Capitaine Kapour : témoignage et situation
Le capitaine Kapour, en service dans le golfe Persique, dit ressentir une vraie peur face à un environnement devenu extrêmement dangereux. « On a vu de nombreux missiles, des explosions, beaucoup d’incidents maritimes », cite RTL. L’équipage se sent menacé par la montée des tensions militaires, et chaque jour apporte son lot de nouvelles alarmantes sur une possible escalade.

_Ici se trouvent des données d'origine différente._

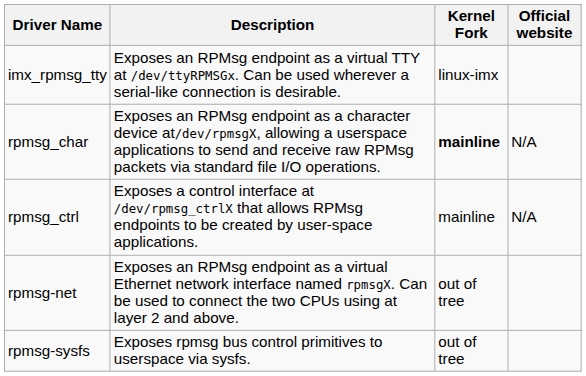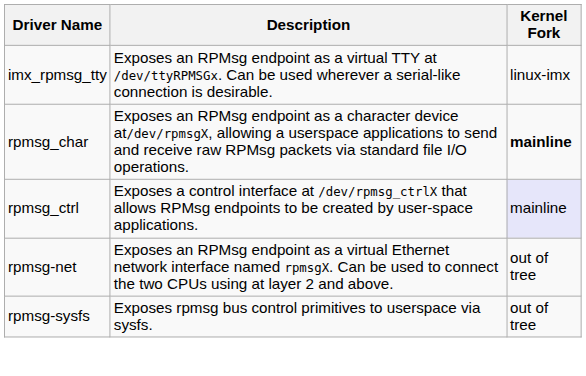- column: Official website | N/A | N/A
rpmsg_ctrl | Kernel Fork: no background -> lavender background
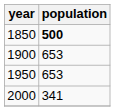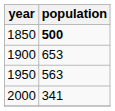1950 | population: 653 -> 563
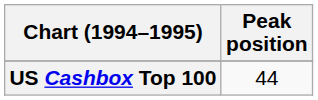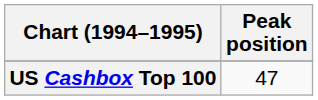US Cashbox Top 100 | Peak position: 44 -> 47
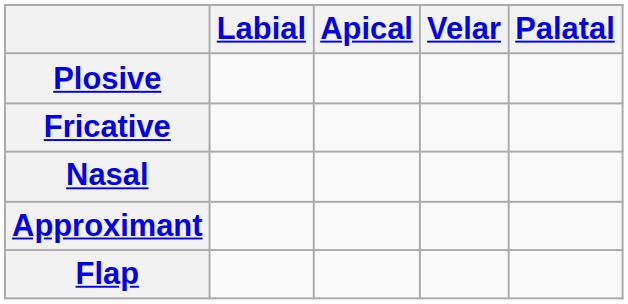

Pour Kapour, leurs navires, même rattachés à des pays, les rendent vulnérables en tant que « victimes collatérales de la guerre ».
Cette situation met en lumière l’importance du détroit d’Ormuz, décrit comme un « passage maritime stratégique » dont le contrôle est vital pour les échanges internationaux. Le blocage complique la vie d’environ quelque 20 000 marins et d’environ 2 000 navires, déjà épuisés après près de deux mois d’attente.
Acteurs impliqués et montée des tensions militaires
La situation militaire est exacerbée par les actions des États‑Unis et de l’Iran. Récemment, la marine américaine, via le Commandement militaire américain pour le Moyen‑Orient (Centcom), a ouvert le feu sur un cargo iranien, montrant une utilisation musclée de la force pour maintenir le blocus des ports iraniens.
Arsenio Dominguez, de l’Organisation maritime internationale (OMI), a lancé un appel pressant pour une aide urgente aux équipages isolés. Des pays tentent d’envoyer de la nourriture et d’assurer une assistance téléphonique 24 heures sur 24, mesures nécessaires mais parfois insuffisantes.
Le 8 avril, un cessez‑le‑feu avait été conclu, mais une décision annoncée la semaine dernière par le ministre iranien des Affaires étrangères, Abbas Araghchi, a ravivé la crise en revenant rapidement sur la fermeture du détroit.